**Page text**
Infrastructure as Code is a powerful tool, which can benefit your business in a range of ways from efficiency and reliability to scalability and security. Let’s explore a few.

Never trust a human

Firstly, again, IaC removes the need for human intervention. This has various knock-on benefits, but perhaps the most immediate one is the avoidance of human error. Say you have to provision your company’s software on custom servers using a public cloud provider like AWS. This is doable through “ClickOps”, with an engineer clicking through the cloud console to create some servers, then SSH-ing into the machines to set them up.

Of course, this all takes time — though maybe you’ve budgeted for that time, and you’re happy to spend it. We’ll talk about this more below. But while working, what if you mis-click? You could create the wrong size of server, leading to slowdown of your critical software, or (in the other direction) waste money. You could put the server in the wrong region, subnet, security group, VPC — making it inaccessible to things that need it or too accessible to things that shouldn’t have access. Or any number of other scenarios, ranging from “inconvenient” to “let’s have some serious conversations about budget” to “we’ve just been sued out of existence”.

Let’s suppose your engineers are brilliant, though, and never make mistakes. Even so, their memory isn’t perfect. Say you made a change to your system which now needs to be reverted: the use case is no longer relevant, the regulation changed, or maybe there’s a subtle issue you’re trying to trace. With IaC, it’s trivial to check your commit history to see exactly what was changed, and when - with commit messages, blame tags and more to help you understand and remember how and why it all fits together. Sure, if you run everything manually you can keep notes, but these risk getting unwieldy, out-of-date, lost or any number of other unhelpful fates. Clear, structured code commits can help immeasurably.

**Instruction**
Quote the passage from the Infrastructure as Code text, starting at "Never trust a" and ending at "set them up.".

**Extracted material**
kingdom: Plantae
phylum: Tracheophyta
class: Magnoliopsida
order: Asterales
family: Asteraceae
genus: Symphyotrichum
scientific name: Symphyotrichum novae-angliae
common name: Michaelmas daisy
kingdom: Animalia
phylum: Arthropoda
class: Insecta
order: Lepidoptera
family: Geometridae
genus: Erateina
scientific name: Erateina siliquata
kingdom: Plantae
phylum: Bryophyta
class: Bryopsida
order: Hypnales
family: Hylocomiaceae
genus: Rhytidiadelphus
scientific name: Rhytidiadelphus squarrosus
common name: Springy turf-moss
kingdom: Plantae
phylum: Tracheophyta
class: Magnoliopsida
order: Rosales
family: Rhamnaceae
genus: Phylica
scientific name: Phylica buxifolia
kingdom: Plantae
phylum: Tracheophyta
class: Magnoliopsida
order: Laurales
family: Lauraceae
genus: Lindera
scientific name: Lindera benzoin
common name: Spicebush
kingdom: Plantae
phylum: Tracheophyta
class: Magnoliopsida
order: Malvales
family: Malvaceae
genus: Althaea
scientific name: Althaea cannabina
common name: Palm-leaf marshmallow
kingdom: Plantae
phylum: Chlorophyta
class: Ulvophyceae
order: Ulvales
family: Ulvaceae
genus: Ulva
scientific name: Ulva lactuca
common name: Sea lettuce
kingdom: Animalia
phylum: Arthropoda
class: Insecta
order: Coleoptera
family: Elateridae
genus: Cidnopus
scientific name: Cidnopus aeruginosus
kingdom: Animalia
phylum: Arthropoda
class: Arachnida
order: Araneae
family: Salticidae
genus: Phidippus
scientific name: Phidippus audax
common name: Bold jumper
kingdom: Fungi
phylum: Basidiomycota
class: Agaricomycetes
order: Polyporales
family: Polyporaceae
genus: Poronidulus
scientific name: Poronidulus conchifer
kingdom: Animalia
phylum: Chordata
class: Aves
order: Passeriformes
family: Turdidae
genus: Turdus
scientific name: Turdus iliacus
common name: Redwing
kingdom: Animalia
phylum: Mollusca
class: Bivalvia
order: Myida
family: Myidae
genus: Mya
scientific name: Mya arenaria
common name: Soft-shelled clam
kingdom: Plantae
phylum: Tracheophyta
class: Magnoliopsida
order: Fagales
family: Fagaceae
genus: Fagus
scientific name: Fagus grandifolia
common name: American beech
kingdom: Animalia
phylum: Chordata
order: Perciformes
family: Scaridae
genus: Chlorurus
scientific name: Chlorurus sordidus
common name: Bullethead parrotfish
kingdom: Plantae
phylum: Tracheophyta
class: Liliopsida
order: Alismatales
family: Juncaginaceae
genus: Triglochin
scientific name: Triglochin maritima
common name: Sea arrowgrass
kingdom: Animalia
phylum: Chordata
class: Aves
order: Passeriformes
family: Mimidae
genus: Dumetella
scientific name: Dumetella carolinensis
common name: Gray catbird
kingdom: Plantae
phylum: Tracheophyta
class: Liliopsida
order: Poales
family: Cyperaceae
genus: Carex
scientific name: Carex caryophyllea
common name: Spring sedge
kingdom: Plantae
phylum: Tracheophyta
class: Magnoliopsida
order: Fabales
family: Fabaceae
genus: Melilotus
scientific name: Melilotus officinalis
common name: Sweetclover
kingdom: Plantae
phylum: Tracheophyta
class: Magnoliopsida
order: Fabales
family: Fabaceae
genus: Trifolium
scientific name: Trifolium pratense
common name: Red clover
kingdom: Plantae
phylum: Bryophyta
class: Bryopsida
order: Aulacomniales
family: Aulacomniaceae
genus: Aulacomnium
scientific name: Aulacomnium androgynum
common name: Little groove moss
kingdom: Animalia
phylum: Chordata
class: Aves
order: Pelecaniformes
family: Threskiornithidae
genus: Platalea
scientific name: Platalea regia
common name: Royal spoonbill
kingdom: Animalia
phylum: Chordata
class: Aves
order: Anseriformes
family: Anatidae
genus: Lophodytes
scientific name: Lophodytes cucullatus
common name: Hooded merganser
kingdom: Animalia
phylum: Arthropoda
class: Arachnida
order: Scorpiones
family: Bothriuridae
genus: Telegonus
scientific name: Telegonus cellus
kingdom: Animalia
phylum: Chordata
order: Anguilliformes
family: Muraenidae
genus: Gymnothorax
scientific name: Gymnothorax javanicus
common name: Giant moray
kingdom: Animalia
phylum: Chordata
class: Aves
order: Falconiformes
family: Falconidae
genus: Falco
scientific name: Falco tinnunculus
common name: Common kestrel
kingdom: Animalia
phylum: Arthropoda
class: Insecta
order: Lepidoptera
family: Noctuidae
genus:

**Full answer**
Never trust a human

Firstly, again, IaC removes the need for human intervention. This has various knock-on benefits, but perhaps the most immediate one is the avoidance of human error. Say you have to provision your company’s software on custom servers using a public cloud provider like AWS. This is doable through “ClickOps”, with an engineer clicking through the cloud console to create some servers, then SSH-ing into the machines to set them up.